Prompt: Please update the rows below by changing "developed" to "processed" throughout and leaving everything else as it is.

Entries taken from a collection
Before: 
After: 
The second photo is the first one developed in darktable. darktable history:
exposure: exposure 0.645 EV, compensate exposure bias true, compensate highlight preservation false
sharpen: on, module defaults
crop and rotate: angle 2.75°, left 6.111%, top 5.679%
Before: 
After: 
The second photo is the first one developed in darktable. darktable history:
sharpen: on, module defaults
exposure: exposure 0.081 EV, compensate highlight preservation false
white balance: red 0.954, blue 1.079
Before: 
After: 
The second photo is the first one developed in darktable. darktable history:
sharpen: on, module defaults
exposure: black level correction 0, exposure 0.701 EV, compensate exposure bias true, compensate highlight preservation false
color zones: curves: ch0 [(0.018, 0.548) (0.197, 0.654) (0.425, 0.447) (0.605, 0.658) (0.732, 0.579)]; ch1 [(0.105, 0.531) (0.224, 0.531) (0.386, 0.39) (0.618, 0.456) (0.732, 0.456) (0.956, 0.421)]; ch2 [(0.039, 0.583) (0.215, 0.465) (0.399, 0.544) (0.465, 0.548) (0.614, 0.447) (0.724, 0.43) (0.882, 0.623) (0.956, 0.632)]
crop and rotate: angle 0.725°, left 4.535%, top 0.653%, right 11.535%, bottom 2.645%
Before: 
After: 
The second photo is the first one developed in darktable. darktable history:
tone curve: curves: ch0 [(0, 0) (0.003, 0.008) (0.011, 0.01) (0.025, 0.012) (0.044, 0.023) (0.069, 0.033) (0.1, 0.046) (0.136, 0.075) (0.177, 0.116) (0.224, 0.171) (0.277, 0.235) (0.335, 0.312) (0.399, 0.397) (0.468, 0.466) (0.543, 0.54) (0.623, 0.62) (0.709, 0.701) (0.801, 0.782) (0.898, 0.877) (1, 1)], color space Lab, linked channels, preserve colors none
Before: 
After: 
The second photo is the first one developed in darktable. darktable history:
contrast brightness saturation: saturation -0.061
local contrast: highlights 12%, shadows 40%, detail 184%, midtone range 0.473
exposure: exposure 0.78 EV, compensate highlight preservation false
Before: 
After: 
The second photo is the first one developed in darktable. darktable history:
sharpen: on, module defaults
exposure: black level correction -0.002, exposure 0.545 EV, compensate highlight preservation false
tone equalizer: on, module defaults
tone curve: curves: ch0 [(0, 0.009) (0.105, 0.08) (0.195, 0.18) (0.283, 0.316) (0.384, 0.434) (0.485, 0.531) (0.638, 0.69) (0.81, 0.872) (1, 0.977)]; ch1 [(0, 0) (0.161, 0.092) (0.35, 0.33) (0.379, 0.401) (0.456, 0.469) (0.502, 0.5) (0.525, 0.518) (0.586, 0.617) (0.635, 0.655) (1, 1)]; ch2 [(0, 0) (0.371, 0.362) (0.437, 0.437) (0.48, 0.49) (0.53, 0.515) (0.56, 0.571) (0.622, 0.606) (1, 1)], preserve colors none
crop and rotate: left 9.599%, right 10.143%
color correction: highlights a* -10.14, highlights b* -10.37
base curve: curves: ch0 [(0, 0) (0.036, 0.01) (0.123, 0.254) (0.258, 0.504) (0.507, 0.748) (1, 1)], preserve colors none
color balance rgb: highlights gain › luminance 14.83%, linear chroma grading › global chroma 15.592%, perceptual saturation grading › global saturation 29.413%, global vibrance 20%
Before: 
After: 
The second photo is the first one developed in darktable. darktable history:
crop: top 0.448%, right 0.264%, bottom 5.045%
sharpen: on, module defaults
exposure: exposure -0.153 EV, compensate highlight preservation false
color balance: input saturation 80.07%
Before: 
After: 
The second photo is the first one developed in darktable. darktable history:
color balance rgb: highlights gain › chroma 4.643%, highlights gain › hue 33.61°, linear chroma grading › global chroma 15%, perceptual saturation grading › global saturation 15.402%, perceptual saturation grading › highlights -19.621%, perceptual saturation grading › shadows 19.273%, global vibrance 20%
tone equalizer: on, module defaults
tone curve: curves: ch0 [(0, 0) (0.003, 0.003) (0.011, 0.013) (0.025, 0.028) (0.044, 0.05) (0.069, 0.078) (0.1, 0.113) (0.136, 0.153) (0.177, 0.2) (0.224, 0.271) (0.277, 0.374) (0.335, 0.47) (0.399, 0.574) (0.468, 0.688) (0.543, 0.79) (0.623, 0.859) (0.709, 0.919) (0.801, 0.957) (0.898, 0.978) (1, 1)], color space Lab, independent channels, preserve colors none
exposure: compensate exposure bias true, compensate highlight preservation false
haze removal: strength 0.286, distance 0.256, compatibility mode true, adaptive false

The output:
Before: 
After: 
The second photo is the first one processed in darktable. darktable history:
exposure: exposure 0.645 EV, compensate exposure bias true, compensate highlight preservation false
sharpen: on, module defaults
crop and rotate: angle 2.75°, left 6.111%, top 5.679%
Before: 
After: 
The second photo is the first one processed in darktable. darktable history:
sharpen: on, module defaults
exposure: exposure 0.081 EV, compensate highlight preservation false
white balance: red 0.954, blue 1.079
Before: 
After: 
The second photo is the first one processed in darktable. darktable history:
sharpen: on, module defaults
exposure: black level correction 0, exposure 0.701 EV, compensate exposure bias true, compensate highlight preservation false
color zones: curves: ch0 [(0.018, 0.548) (0.197, 0.654) (0.425, 0.447) (0.605, 0.658) (0.732, 0.579)]; ch1 [(0.105, 0.531) (0.224, 0.531) (0.386, 0.39) (0.618, 0.456) (0.732, 0.456) (0.956, 0.421)]; ch2 [(0.039, 0.583) (0.215, 0.465) (0.399, 0.544) (0.465, 0.548) (0.614, 0.447) (0.724, 0.43) (0.882, 0.623) (0.956, 0.632)]
crop and rotate: angle 0.725°, left 4.535%, top 0.653%, right 11.535%, bottom 2.645%
Before: 
After: 
The second photo is the first one processed in darktable. darktable history:
tone curve: curves: ch0 [(0, 0) (0.003, 0.008) (0.011, 0.01) (0.025, 0.012) (0.044, 0.023) (0.069, 0.033) (0.1, 0.046) (0.136, 0.075) (0.177, 0.116) (0.224, 0.171) (0.277, 0.235) (0.335, 0.312) (0.399, 0.397) (0.468, 0.466) (0.543, 0.54) (0.623, 0.62) (0.709, 0.701) (0.801, 0.782) (0.898, 0.877) (1, 1)], color space Lab, linked channels, preserve colors none
Before: 
After: 
The second photo is the first one processed in darktable. darktable history:
contrast brightness saturation: saturation -0.061
local contrast: highlights 12%, shadows 40%, detail 184%, midtone range 0.473
exposure: exposure 0.78 EV, compensate highlight preservation false
Before: 
After: 
The second photo is the first one processed in darktable. darktable history:
sharpen: on, module defaults
exposure: black level correction -0.002, exposure 0.545 EV, compensate highlight preservation false
tone equalizer: on, module defaults
tone curve: curves: ch0 [(0, 0.009) (0.105, 0.08) (0.195, 0.18) (0.283, 0.316) (0.384, 0.434) (0.485, 0.531) (0.638, 0.69) (0.81, 0.872) (1, 0.977)]; ch1 [(0, 0) (0.161, 0.092) (0.35, 0.33) (0.379, 0.401) (0.456, 0.469) (0.502, 0.5) (0.525, 0.518) (0.586, 0.617) (0.635, 0.655) (1, 1)]; ch2 [(0, 0) (0.371, 0.362) (0.437, 0.437) (0.48, 0.49) (0.53, 0.515) (0.56, 0.571) (0.622, 0.606) (1, 1)], preserve colors none
crop and rotate: left 9.599%, right 10.143%
color correction: highlights a* -10.14, highlights b* -10.37
base curve: curves: ch0 [(0, 0) (0.036, 0.01) (0.123, 0.254) (0.258, 0.504) (0.507, 0.748) (1, 1)], preserve colors none
color balance rgb: highlights gain › luminance 14.83%, linear chroma grading › global chroma 15.592%, perceptual saturation grading › global saturation 29.413%, global vibrance 20%
Before: 
After: 
The second photo is the first one processed in darktable. darktable history:
crop: top 0.448%, right 0.264%, bottom 5.045%
sharpen: on, module defaults
exposure: exposure -0.153 EV, compensate highlight preservation false
color balance: input saturation 80.07%
Before: 
After: 
The second photo is the first one processed in darktable. darktable history:
color balance rgb: highlights gain › chroma 4.643%, highlights gain › hue 33.61°, linear chroma grading › global chroma 15%, perceptual saturation grading › global saturation 15.402%, perceptual saturation grading › highlights -19.621%, perceptual saturation grading › shadows 19.273%, global vibrance 20%
tone equalizer: on, module defaults
tone curve: curves: ch0 [(0, 0) (0.003, 0.003) (0.011, 0.013) (0.025, 0.028) (0.044, 0.05) (0.069, 0.078) (0.1, 0.113) (0.136, 0.153) (0.177, 0.2) (0.224, 0.271) (0.277, 0.374) (0.335, 0.47) (0.399, 0.574) (0.468, 0.688) (0.543, 0.79) (0.623, 0.859) (0.709, 0.919) (0.801, 0.957) (0.898, 0.978) (1, 1)], color space Lab, independent channels, preserve colors none
exposure: compensate exposure bias true, compensate highlight preservation false
haze removal: strength 0.286, distance 0.256, compatibility mode true, adaptive false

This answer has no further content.